══ Texto fuente ══
Otra experiencia para atender es la de Canadá, donde la contratación de publicidad debe incluir medios de lenguas minoritarias.

5) Es necesario pensar en la distribución regional de los recursos.
Igual que el punto anterior, la regla no debe asfixiar al pequeño anunciante, pero sí obligar a los grandes colocadores de publicidad a nivel nacional. La clave es que los recursos no se concentren, por inercia, en la Ciudad Autónoma de Buenos Aires.
Una referencia en este sentido es un proyecto de ley presentado el año pasado en Uruguay, con la firma de representantes de todos los partidos, que busca regular la publicidad oficial de cualquier organismo público, incluidas las sociedades anónimas de capital estatal. El artículo 10º establece: “deberá destinarse al menos un 30% (treinta por ciento) del monto total asignado [a] programas o producciones informativas o periodísticas de exclusiva realización y producción local que estén radicados en localidades del Interior”. El decreto vigente en Tierra del Fuego establece porcentajes por localidades, para evitar que la torta se incline sobre Ushuaia o Río Grande, según las conveniencias o necesidades del gobierno de turno.

6) Hay que legislar claramente sobre el trabajo de las “agencias de publicidad” y combatir la figura de los bolseros.
═══
══ Extractos de datos ══
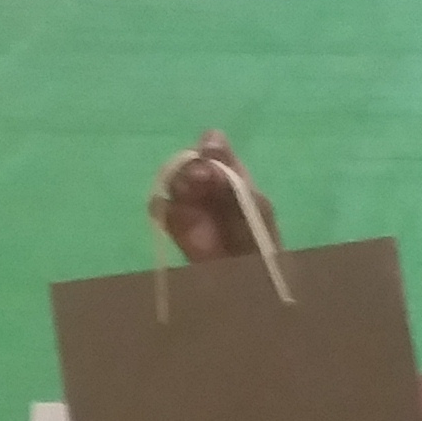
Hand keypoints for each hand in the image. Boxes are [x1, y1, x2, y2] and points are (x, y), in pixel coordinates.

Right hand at [152, 135, 277, 263]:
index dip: (209, 148)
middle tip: (202, 180)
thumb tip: (211, 136)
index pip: (214, 149)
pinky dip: (164, 208)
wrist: (248, 284)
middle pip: (188, 162)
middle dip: (192, 167)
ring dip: (178, 183)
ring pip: (173, 181)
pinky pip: (161, 209)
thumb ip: (231, 175)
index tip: (210, 153)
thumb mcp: (254, 205)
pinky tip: (176, 215)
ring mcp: (190, 207)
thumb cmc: (260, 245)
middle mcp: (209, 187)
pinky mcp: (175, 228)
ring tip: (190, 196)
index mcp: (232, 176)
═══
Tareas a realizar »
1 - Según el texto fuente, ¿qué porcentaje mínimo del monto total debe destinarse, conforme al artículo 10º del proyecto de ley presentado en Uruguay, a producciones informativas o periodísticas locales radicadas en localidades del Interior?
2 - Enumera todos los países, provincias y ciudades que el texto fuente menciona por su nombre.

Ejercicio resuelto »
1 - Al menos un 30% (treinta por ciento) del monto total asignado.

2 - Canadá, Ciudad Autónoma de Buenos Aires, Uruguay, Tierra del Fuego, Ushuaia y Río Grande.